[SELECTED PASSAGE]
‘El Huaso’: A Cowboy in Toronto

“Last night it snowed again,” says Gustavo Proto. “I don’t know if I can take another winter. Sometimes I feel so lonely, like I can only see myself. I pray to God to release me from this weight.” As Gustavo speaks, the camera in EL Huaso looks out on the streets of Toronto, the palette gray, the traffic endless. It’s a view familiar to Gustavo, though the context here — a drive to Gustavo’s doctor’s office — makes the grey seem more pronounced, the season’s onset more chilling.

Gustavo is from Chile, his son Carlo explains in his own voiceover. There he spent his boyhood as a huaso, a cowboy, long hours in the hot sun, riding horses on the dusty, hard, brown ground. Carlo’s film can’t show these moments exactly, as no one filmed his father back then. Still, it emphasizes the differences between worlds, between heat and cold, youth and age, a recollected past and an unknown future. The long gray streets and tall gray buildings frame Gustavo as he walks to and from his car, as he drives to and from the doctor’s. The doctor notes briefly his history of anxiety and his occasional memory loss; they’re testing now for signs of Alzheimer’s disease, which afflicted Gustavo’s mother. “She took her last breath in my arms,” he recalls in voiceover, while he watches his young grandson Daniel, laughing and making snow angels.

[SUPPLIED DATA]

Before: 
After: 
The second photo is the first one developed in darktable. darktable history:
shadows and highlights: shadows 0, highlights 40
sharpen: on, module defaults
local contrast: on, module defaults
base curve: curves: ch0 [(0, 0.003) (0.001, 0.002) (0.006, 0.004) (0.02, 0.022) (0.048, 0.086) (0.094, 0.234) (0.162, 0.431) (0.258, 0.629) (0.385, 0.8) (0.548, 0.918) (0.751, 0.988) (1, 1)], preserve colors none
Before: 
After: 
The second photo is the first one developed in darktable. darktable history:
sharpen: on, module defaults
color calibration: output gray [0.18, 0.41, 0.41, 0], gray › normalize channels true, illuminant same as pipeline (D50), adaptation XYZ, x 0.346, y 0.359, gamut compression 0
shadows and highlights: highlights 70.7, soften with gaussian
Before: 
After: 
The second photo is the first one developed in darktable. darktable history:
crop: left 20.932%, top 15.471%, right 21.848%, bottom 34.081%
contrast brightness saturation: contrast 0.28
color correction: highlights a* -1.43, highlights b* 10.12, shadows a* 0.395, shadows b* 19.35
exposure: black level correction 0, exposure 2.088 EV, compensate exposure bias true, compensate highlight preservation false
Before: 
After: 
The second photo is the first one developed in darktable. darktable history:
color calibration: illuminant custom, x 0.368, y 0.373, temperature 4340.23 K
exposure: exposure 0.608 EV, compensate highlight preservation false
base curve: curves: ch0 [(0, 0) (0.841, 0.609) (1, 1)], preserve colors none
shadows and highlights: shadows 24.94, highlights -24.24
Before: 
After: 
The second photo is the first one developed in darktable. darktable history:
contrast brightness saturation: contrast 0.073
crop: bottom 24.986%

[WHAT YOU NEED TO DO] According to the article about the film El Huaso, what disease afflicted Gustavo's mother?

[YOUR SOLUTION] Alzheimer's disease.